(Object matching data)
>>>>>

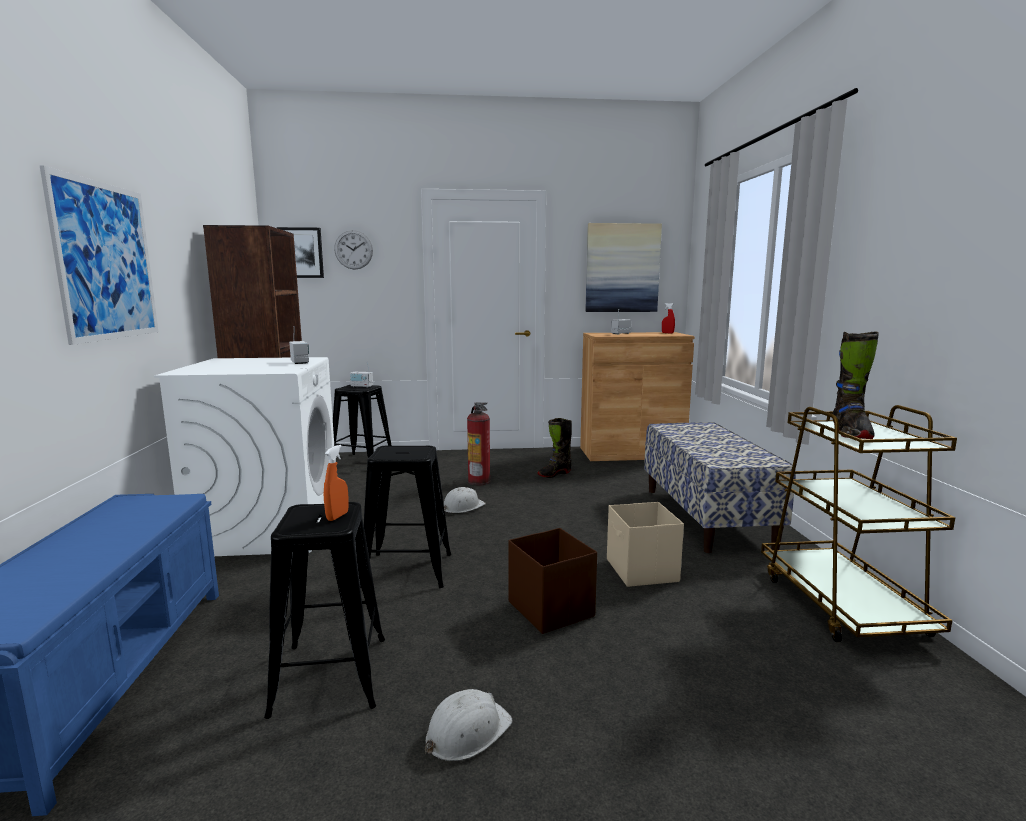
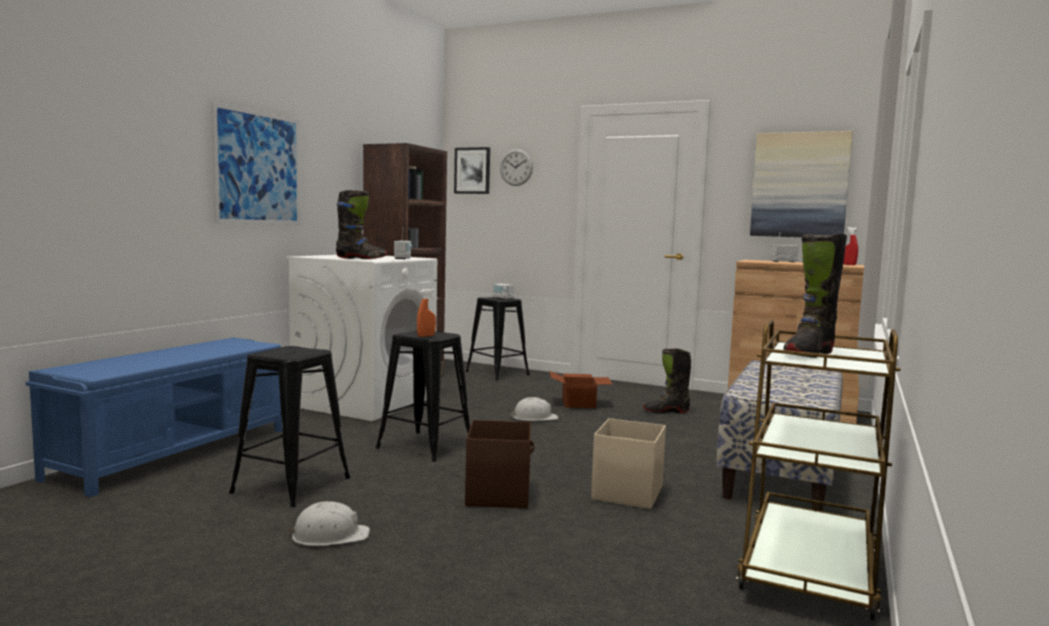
camera: 30 degrees right, 5 degrees down
(260, 368) = (361, 258): none -> black boot
(337, 516) = (301, 353): orange spray bottle -> orange spray bottle (426, 336)
(479, 481) = (580, 404): fire extinguisher -> cardboard box

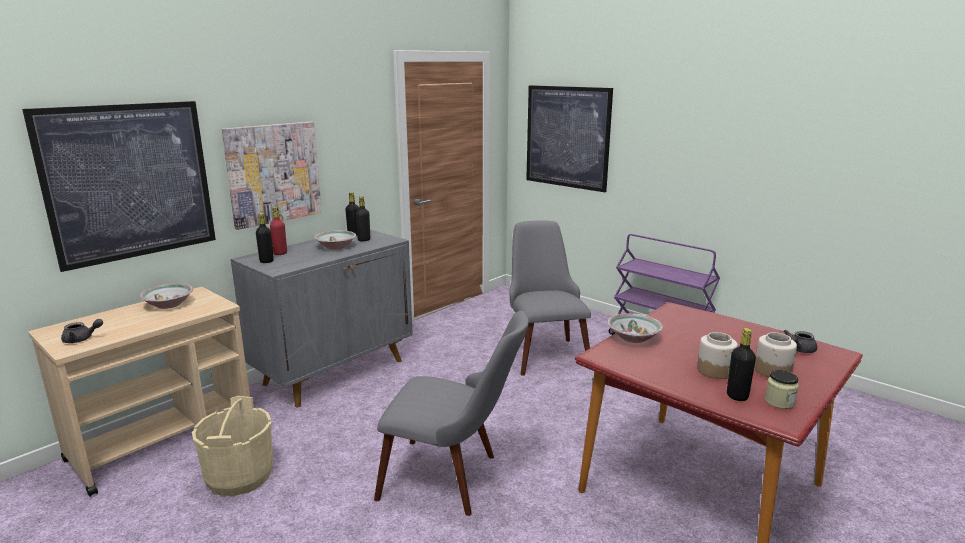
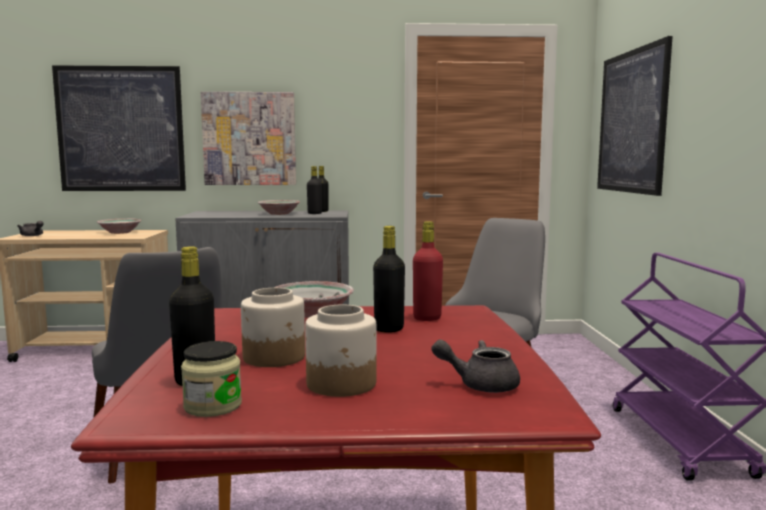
camera: 45 degrees right, 10 degrees down
(239, 476) = (77, 384): beige bucket -> none
(266, 261) = (207, 213): black bottle -> black bottle (389, 329)
(280, 253) = (232, 212): red bottle -> red bottle (427, 318)

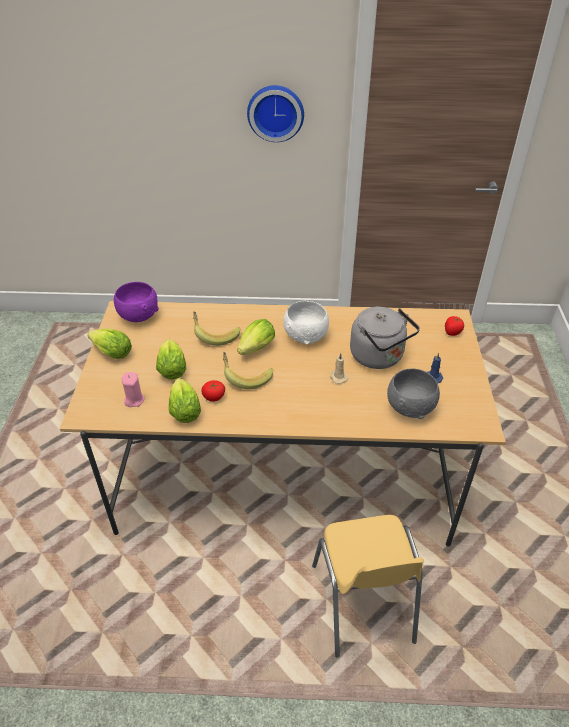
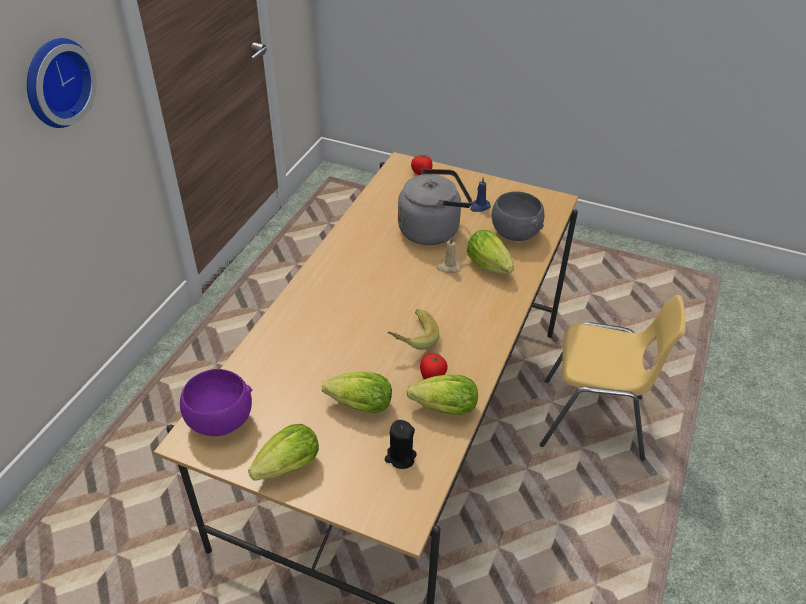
camera: 70 degrees left, 0 degrees up
(134, 400) = (400, 457): pink candle -> black candle
(215, 335) = (316, 348): banana -> none
(255, 350) = (366, 319): lettuce -> lettuce (491, 267)
(306, 336) = (367, 271): white bowl -> none

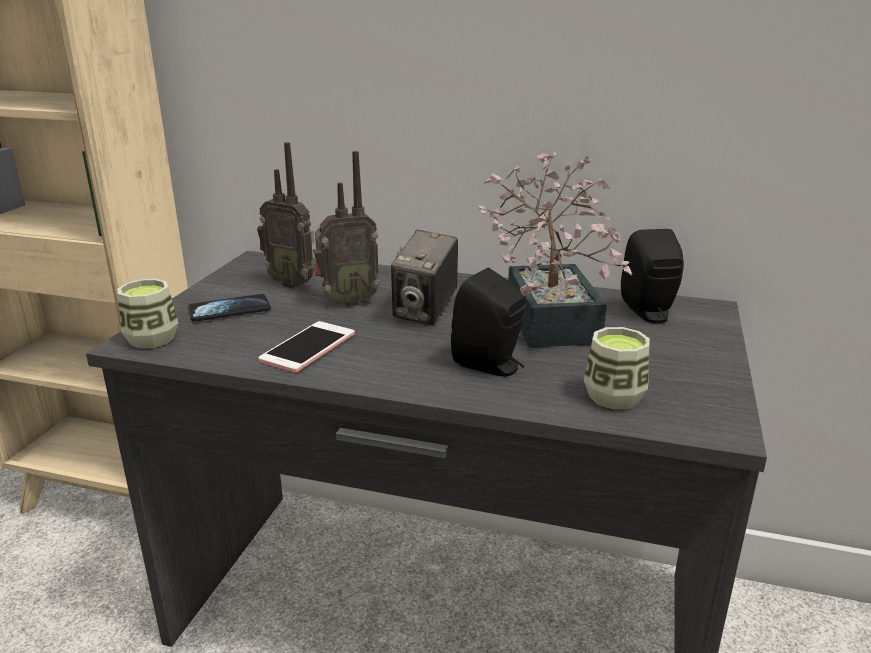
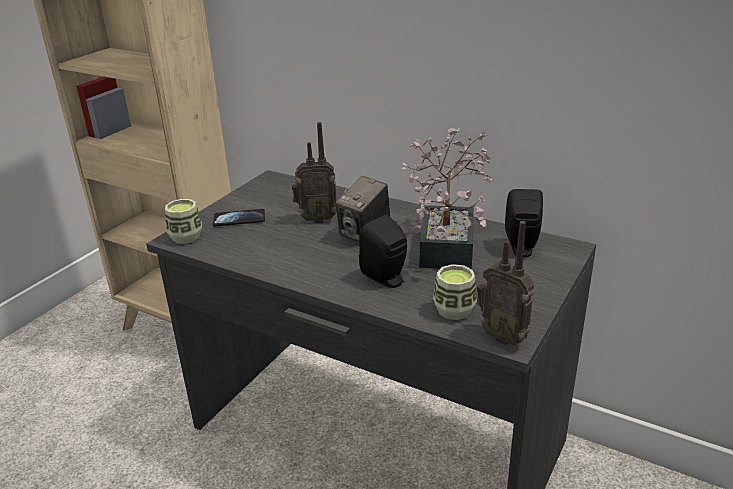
camera: 15 degrees right, 5 degrees up
(292, 283) = (287, 200): radio -> radio (503, 336)
(308, 347) = (277, 253): phone -> none

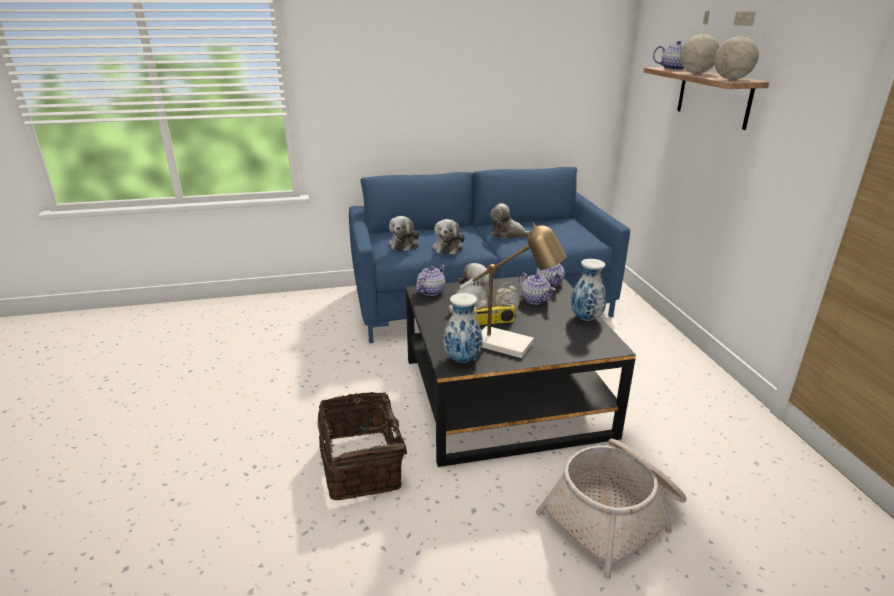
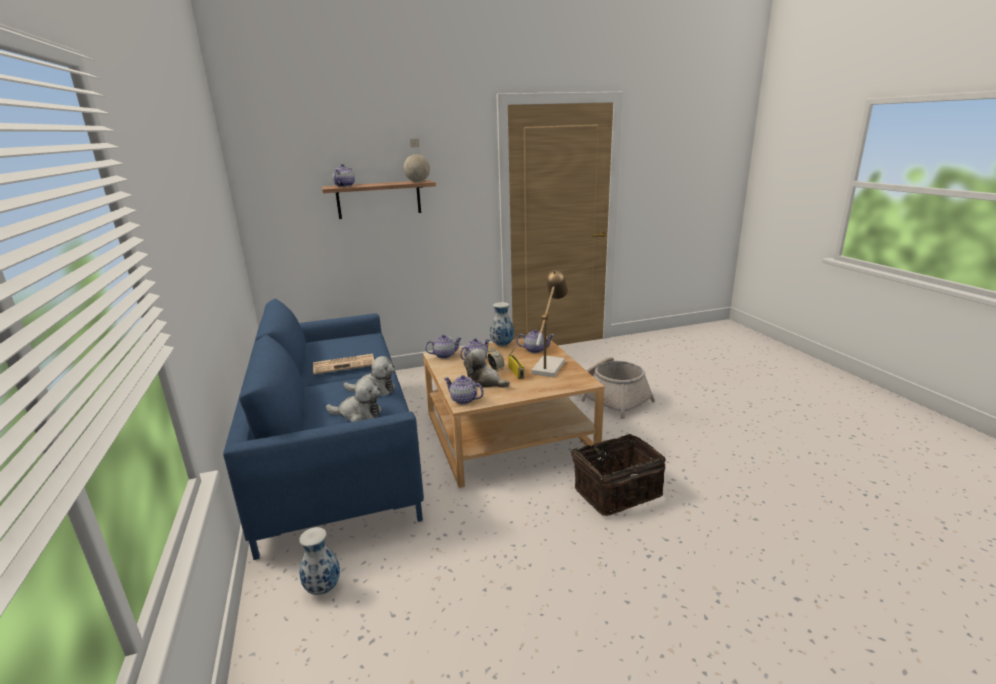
camera: 95 degrees left, 5 degrees down
(462, 359) = (575, 379): vase -> vase (323, 588)
(504, 396) = (508, 433): black coffee table -> beige coffee table
(508, 234) = (345, 364): plush toy -> newspaper
(568, 340) = (535, 350): none -> teapot
(695, 73) = (378, 184): globe -> none

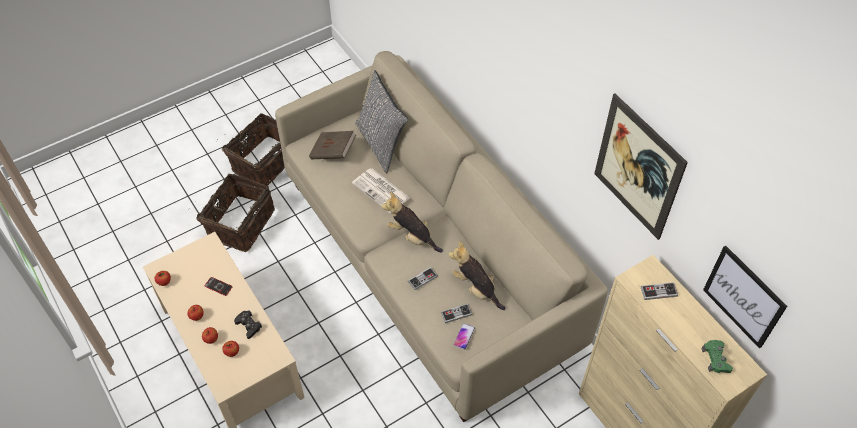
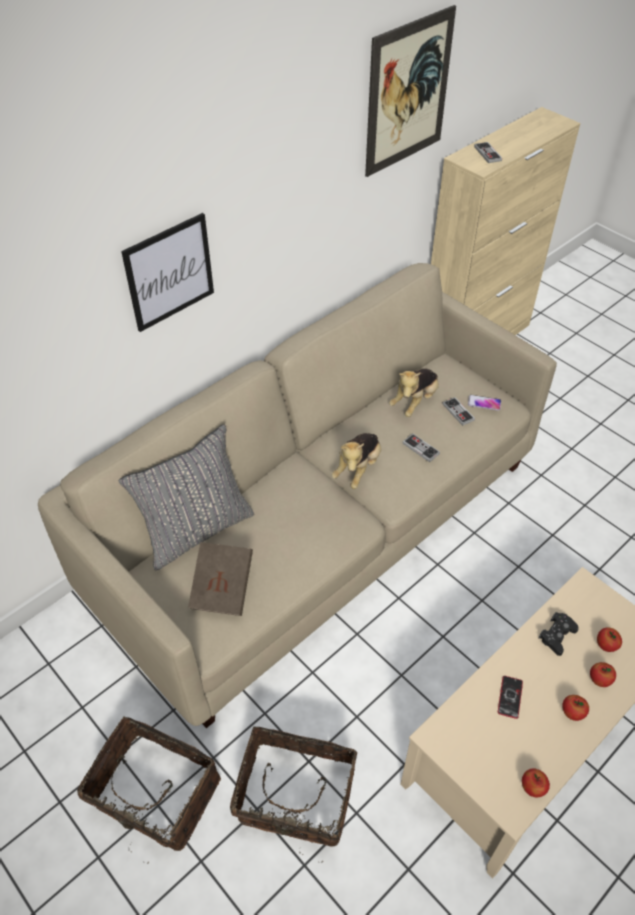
camera: 100 degrees left, 5 degrees down
(382, 191) = (289, 512): newspaper -> none
(716, 359) = (543, 127): green game controller -> none
(743, 296) = (511, 72): picture -> picture (169, 272)

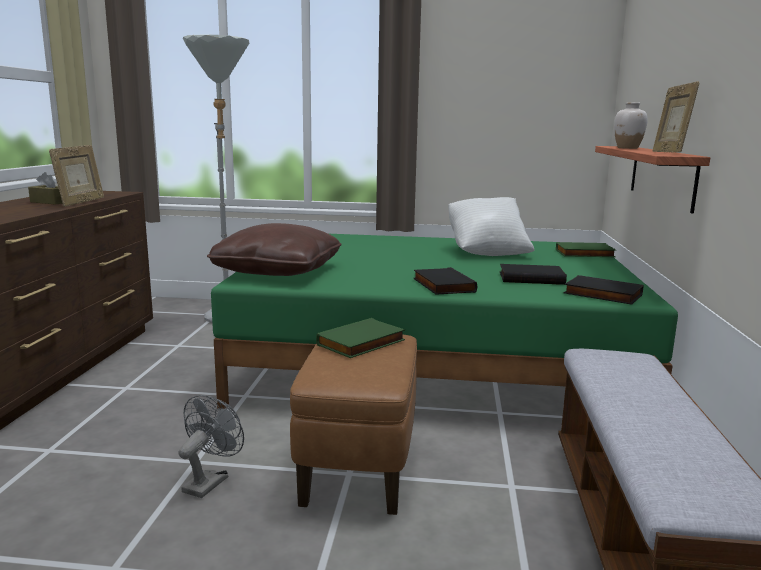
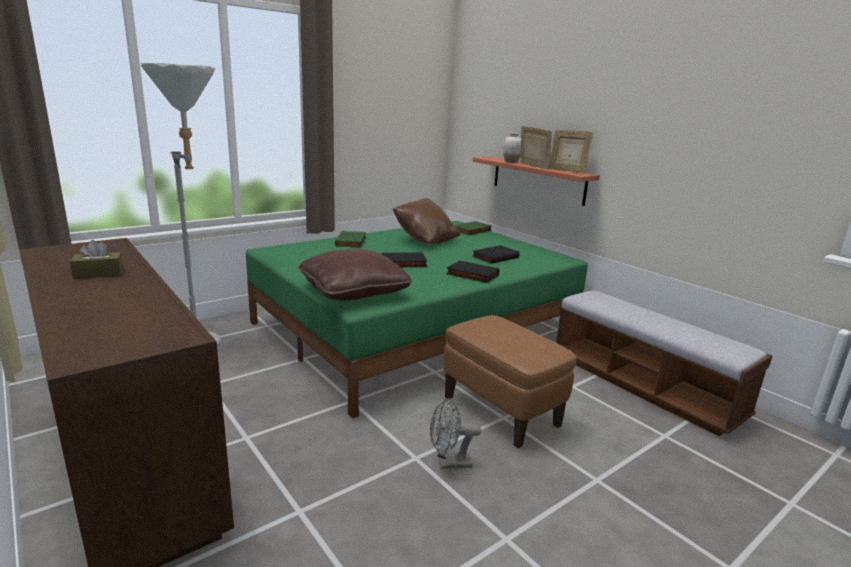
camera: 45 degrees left, 5 degrees up
(81, 202) = (137, 266): picture frame -> picture frame (533, 167)
(210, 481) = (449, 463): grey fan -> grey fan turned 75 degrees counterclockwise
(362, 343) = (494, 329): green book -> green book (352, 242)
(487, 252) = (425, 240): white pillow -> brown pillow
(601, 294) = (547, 260): black book -> black book (403, 263)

<<<<<

> [Exercise aim]: The expected result is a copy of each line in the records where "black" appears.

> [Exercise response]:
(260, 368) = (361, 258): none -> black boot
(266, 261) = (207, 213): black bottle -> black bottle (389, 329)
(134, 400) = (400, 457): pink candle -> black candle
(504, 396) = (508, 433): black coffee table -> beige coffee table
(601, 294) = (547, 260): black book -> black book (403, 263)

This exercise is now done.